Das Wasser in Utopia Planitia ist jetzt alles gefroren. Wenn es eine geschmolzene Schicht gäbe – die für die Möglichkeit von Leben auf dem Mars von Bedeutung wäre – wäre dies in den Radardaten zu sehen. Ein Schmelzen des Eises kann jedoch bei verschiedenen Klimabedingungen nicht ausgeschlossen werden, wenn die Planetenachse stärker geneigt ist. „Wo Wassereis für eine lange Zeit gewesen ist, wissen wir nicht und auch nicht, ob es genug flüssiges Wasser an bestimmten Punkten für die Unterstützung für mikrobielles Leben gab“, sagte Holt.
Utopia Planitia ist ein Becken mit einem Durchmesser von 3 300 Kilometern, was auf einen großen Impakt in der Frühgeschichte des Mars hinweist, das in der Folge aufgefüllt wurde. Die NASA schickte im Jahr 1976 den Viking 2 Lander an einen Ort in der Nähe des Zentrums von Utopia Planitia.
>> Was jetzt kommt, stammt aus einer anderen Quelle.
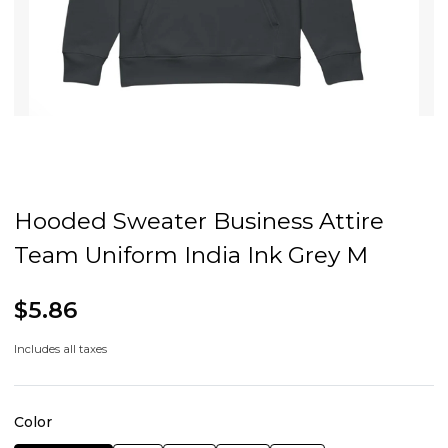
Hooded Sweater Business Attire
Team Uniform India Ink Grey M
$5.86
Includes all taxes
Color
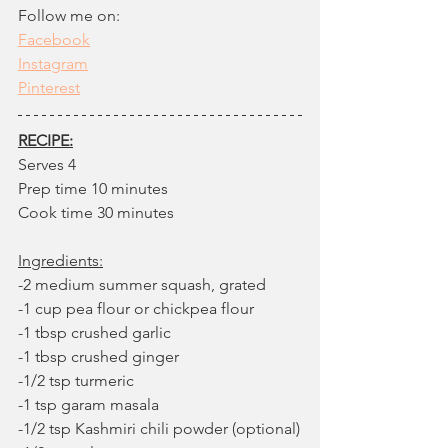
Follow me on: 
Facebook
Instagram
Pinteres
t
RECIPE:
Serves 4
Prep time 10 minutes
Cook time 30 minutes
Ingredients:
-2 medium summer squash, grated
-1 cup pea flour or chickpea flour
-1 tbsp crushed garlic
-1 tbsp crushed ginger 
-1/2 tsp turmeric
-1 tsp garam masala
-1/2 tsp Kashmiri chili powder (optional)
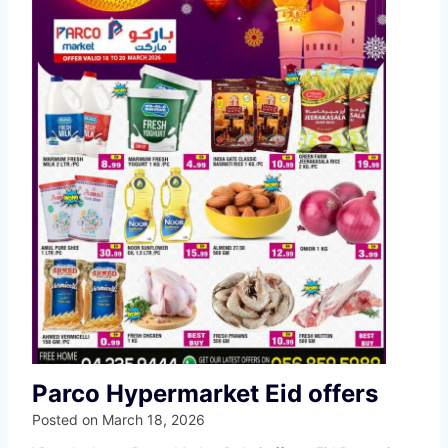
Parco Hypermarket Eid offers
Posted on
March 18, 2026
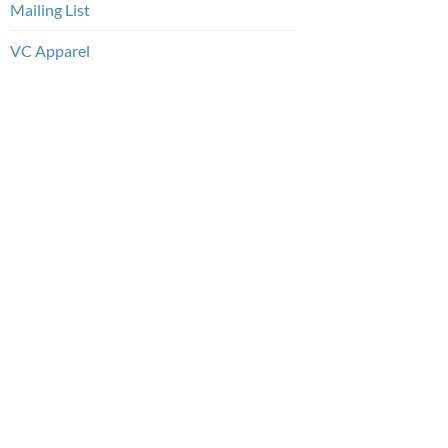
Mailing List
VC Apparel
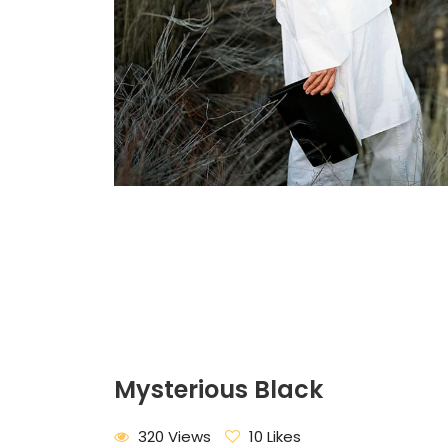
Mysterious Black
320 Views
10 Likes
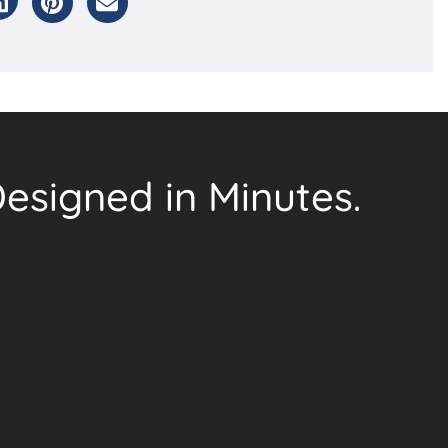
esigned in Minutes.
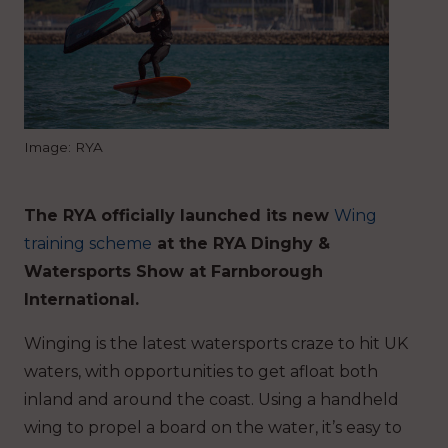
Image: RYA
The RYA officially launched its new
Wing
training scheme
at the RYA Dinghy &
Watersports Show at Farnborough
International.
Winging is the latest watersports craze to hit UK
waters, with opportunities to get afloat both
inland and around the coast. Using a handheld
wing to propel a board on the water, it’s easy to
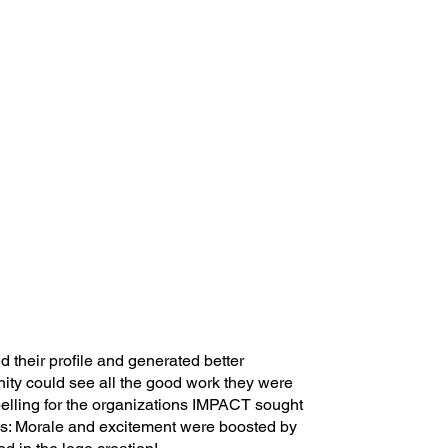
their profile and generated better
ity could see all the good work they were
elling for the organizations IMPACT sought
s: Morale and excitement were boosted by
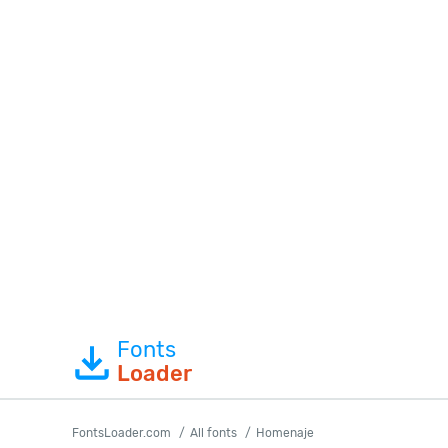
Fonts
Loader
FontsLoader.com
All fonts
Homenaje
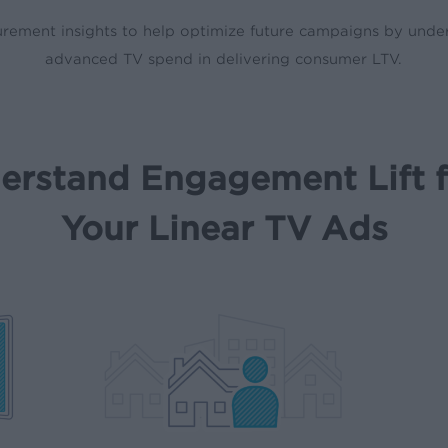
rement insights to help optimize future campaigns by under
advanced TV spend in delivering consumer LTV.
erstand Engagement Lift 
Your Linear TV Ads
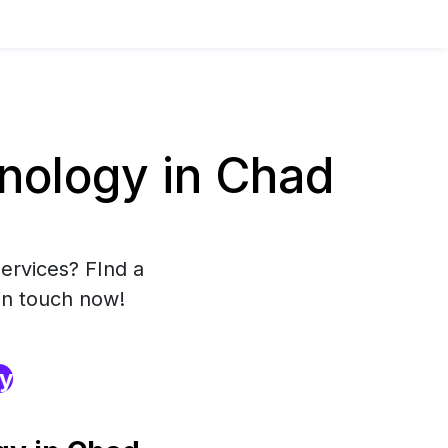
nology in Chad
ervices? FInd a
in touch now!
ry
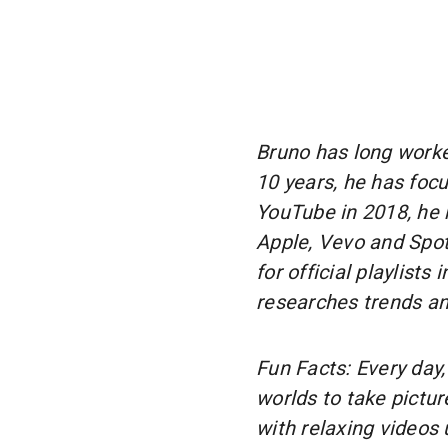
Bruno has long worked
10 years, he has foc
YouTube in 2018, he 
Apple, Vevo and Spoti
for official playlists
researches trends an
Fun Facts: Every day,
worlds to take pictu
with relaxing videos 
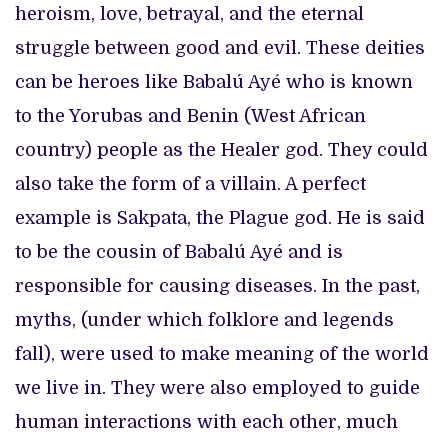
heroism, love, betrayal, and the eternal
struggle between good and evil. These deities
can be heroes like Babalú Ayé who is known
to the Yorubas and Benin (West African
country) people as the Healer god. They could
also take the form of a villain. A perfect
example is Sakpata, the Plague god. He is said
to be the cousin of Babalú Ayé and is
responsible for causing diseases. In the past,
myths, (under which folklore and legends
fall), were used to make meaning of the world
we live in. They were also employed to guide
human interactions with each other, much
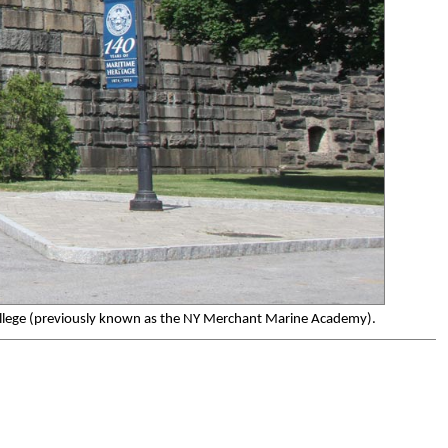
 College (previously known as the NY Merchant Marine Academy).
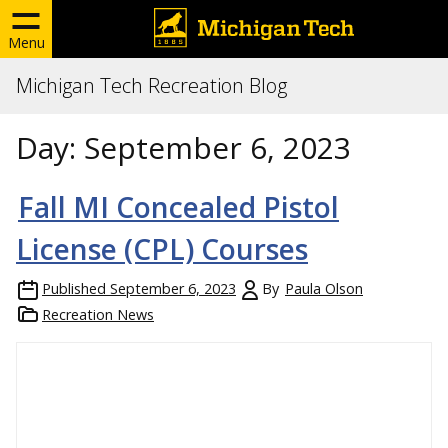
Menu
Michigan Tech Recreation Blog
Day:
September 6, 2023
Fall MI Concealed Pistol
License (CPL) Courses
Published
September 6, 2023
By
Paula Olson
Recreation News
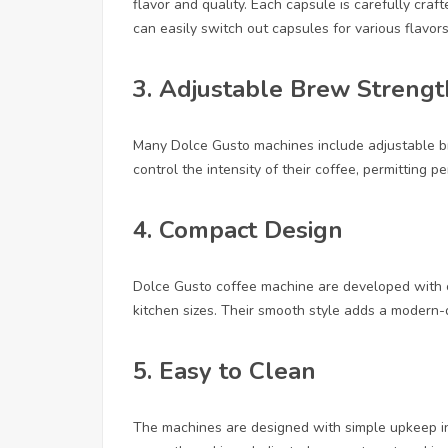
flavor and quality. Each capsule is carefully cra
can easily switch out capsules for various flavor
3.
Adjustable Brew Strengt
Many Dolce Gusto machines include adjustable br
control the intensity of their coffee, permitting p
4.
Compact Design
Dolce Gusto coffee machine are developed with c
kitchen sizes. Their smooth style adds a modern-
5.
Easy to Clean
The machines are designed with simple upkeep in 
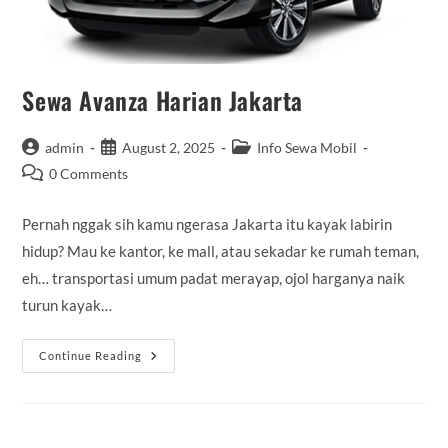
Sewa Avanza Harian Jakarta
Post
Post
Post
admin
August 2, 2025
Info Sewa Mobil
author:
published:
category:
Post
0 Comments
comments:
Pernah nggak sih kamu ngerasa Jakarta itu kayak labirin
hidup? Mau ke kantor, ke mall, atau sekadar ke rumah teman,
eh… transportasi umum padat merayap, ojol harganya naik
turun kayak…
Sewa
Continue Reading
Avanza
Harian
Jakarta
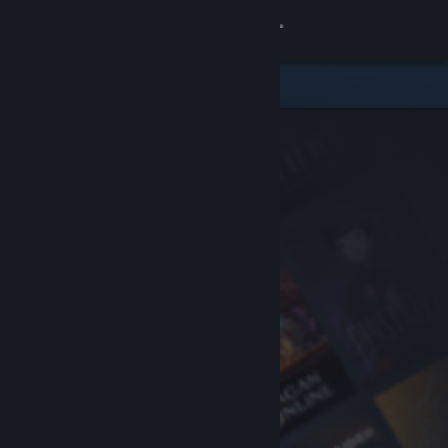
Sign in
Store
Community
About
Support
Change language
Get the Steam Mobile App
View desktop website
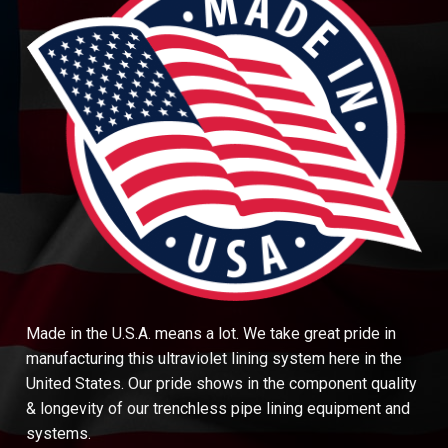
Made in the U.S.A. means a lot. We take great pride in
manufacturing this ultraviolet lining system here in the
United States. Our pride shows in the component quality
& longevity of our trenchless pipe lining equipment and
systems.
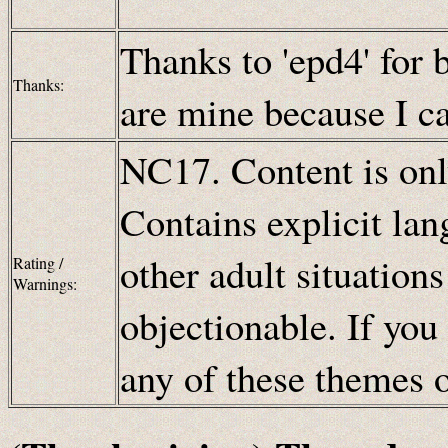
Thanks to 'epd4' for 
Thanks:
are mine because I can
NC17. Content is only
Contains explicit lan
other adult situation
Rating /
Warnings:
objectionable. If you
any of these themes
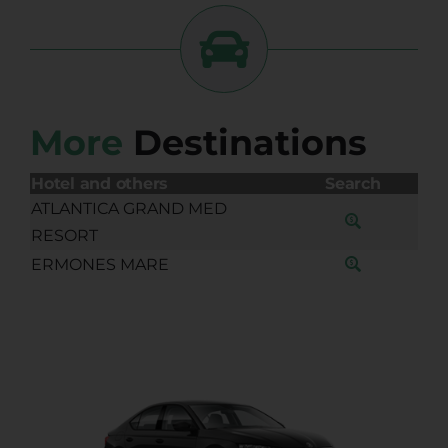
More
Destinations
Hotel and others
Search
ATLANTICA GRAND MED
RESORT
ERMONES MARE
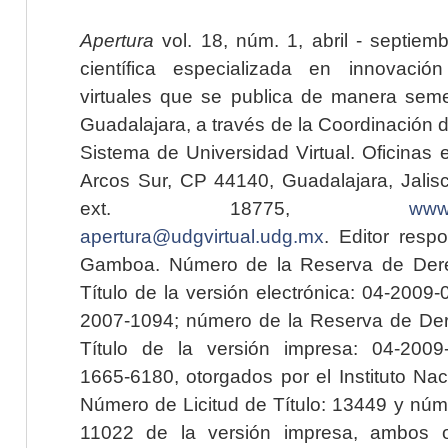
Apertura
vol. 18, núm. 1, abril - septiem
científica especializada en innovaci
virtuales que se publica de manera seme
Guadalajara, a través de la Coordinación 
Sistema de Universidad Virtual. Oficinas 
Arcos Sur, CP 44140, Guadalajara, Jalisc
ext. 18775,
www.
apertura@udgvirtual.udg.mx
. Editor resp
Gamboa. Número de la Reserva de Dere
Título de la versión electrónica: 04-200
2007-1094; número de la Reserva de Der
Título de la versión impresa: 04-200
1665-6180, otorgados por el Instituto Nac
Número de Licitud de Título: 13449 y núme
11022 de la versión impresa, ambos o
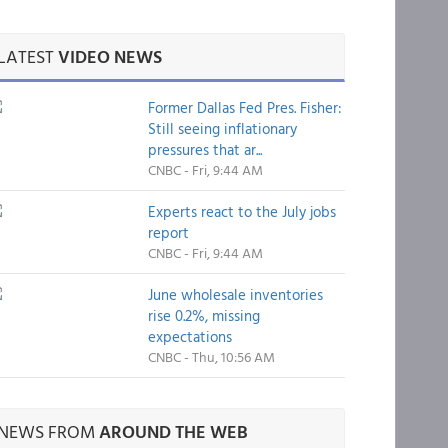
LATEST
VIDEO NEWS
Former Dallas Fed Pres. Fisher:
Still seeing inflationary
pressures that ar...
CNBC - Fri, 9:44 AM
Experts react to the July jobs
report
CNBC - Fri, 9:44 AM
June wholesale inventories
rise 0.2%, missing
expectations
CNBC - Thu, 10:56 AM
NEWS FROM
AROUND THE WEB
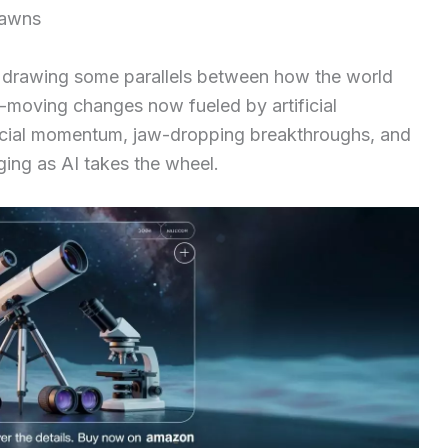
Dawns
t, drawing some parallels between how the world
-moving changes now fueled by artificial
ercial momentum, jaw-dropping breakthroughs, and
ng as AI takes the wheel.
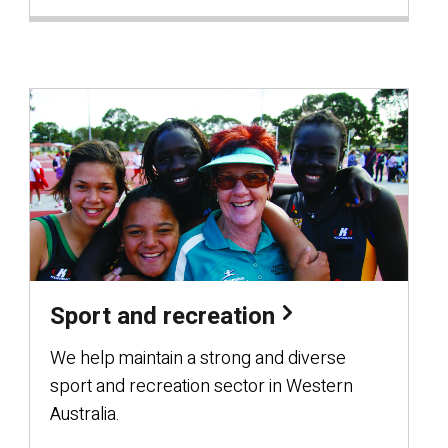
Sport and recreation
We help maintain a strong and diverse
sport and recreation sector in Western
Australia.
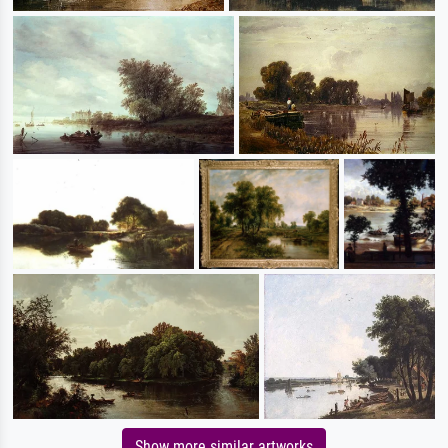
Show more similar artworks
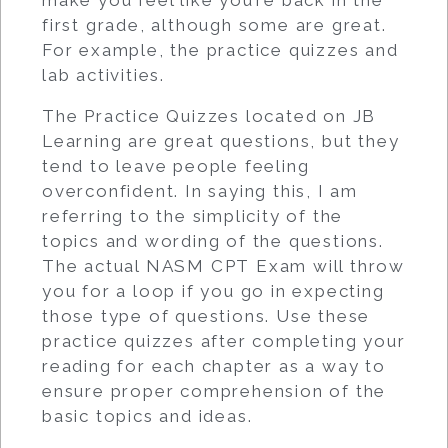
make you feel like you’re back in the
first grade, although some are great.
For example, the practice quizzes and
lab activities.
The Practice Quizzes located on JB
Learning are great questions, but they
tend to leave people feeling
overconfident. In saying this, I am
referring to the simplicity of the
topics and wording of the questions.
The actual NASM CPT Exam will throw
you for a loop if you go in expecting
those type of questions. Use these
practice quizzes after completing your
reading for each chapter as a way to
ensure proper comprehension of the
basic topics and ideas.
Der Abschnitt, den Stuurman und Kollegen untersuchten, liegt südwestlich von diesem schon lange still gelegten Lander.
Marswasser als Zukunftsressource
Die Verwendung des italienischen SHARAD-Instruments zur Untersuchung eines Teiles von Utopia Planitia wurde von Gordon Osinski von der Western Universität in Ontario, Kanada, einem Co-Autor der Studie, veranlasst. Seit vielen Jahren sind er und andere Forscher fasziniert von den Mustern am Boden, den polygonalen Rissen und randlosen Gruben, den sogenannten „scalloped depressions“ die aussehen, wie wenn jemand einen Eisportionierer auf den Boden geschlagen hat, sagte Stuurman, der dieses Projekt ins Leben rief, als er Student an der Western Universität war.
Hinweis aus Kanada
In der kanadischen Arktis sind ähnliche Landformen ein Hinweis auf Grundeis, stellte Osinski fest, „aber es gab die offene Frage, ob heutzutage noch Eis in der marsianischen Utopia Planetia vorhanden ist oder ob es in den letzten Millionen Jahren seit der Entstehung in den Polygonen und Vertiefungen verloren gegangen ist.
Die große Menge an Eis die mit SHARAD entdeckt wurde, bringt nicht nur Fortschritte im Verständnis über die Geschichte des Mars, sie ist auch eine mögliche Ressource für eine zukünftige Verwendung.
„Es ist wichtig, unser Wissen über die Verteilung und die Quantität des Mars-Wassers zu erweitern“ sagte Leslie Tamppari, stellvertretende Projektwissenschaftlerin beim Mars Reconnaissance Orbiter. „Wir wissen, dass der frühe Mars genügend flüssiges Wasser für Flüsse und Seen auf der Oberfläche hatte. Aber wohin ging es? Vieles davon hat den Planeten über die oberen Schichten der Atmosphäre verlassen. Andere Missionen haben diesen Prozess untersucht. Aber es gibt auch eine große Menge, die jetzt als unterirdisches Eis vorhanden ist, und wir wollen mehr darüber in Erfahrung bringen.“
Joe Levy von der Universität in Texas und Co-Autor der neuen Studie sagte:“Die Eisvorkommen in Utopia Planitia sind nicht nur eine Energie-Quelle zur Mars-Erkundung, sondern auch eine der am besten zugänglichen Hinweise für die Veränderungen des Klimas auf dem Planeten. Wir verstehen bis jetzt noch nicht, warum es Eis in einigen Bereichen der Marsoberfläche gibt und in anderen nicht. Probenentnahmen und Untersuchung des Eises mit einer zukünftigen Mission könnte dazu beitragen, Astronauten am Leben zu erhalten und helfen, das Geheimnisse der Mars-Eiszeiten zu entschlüsseln.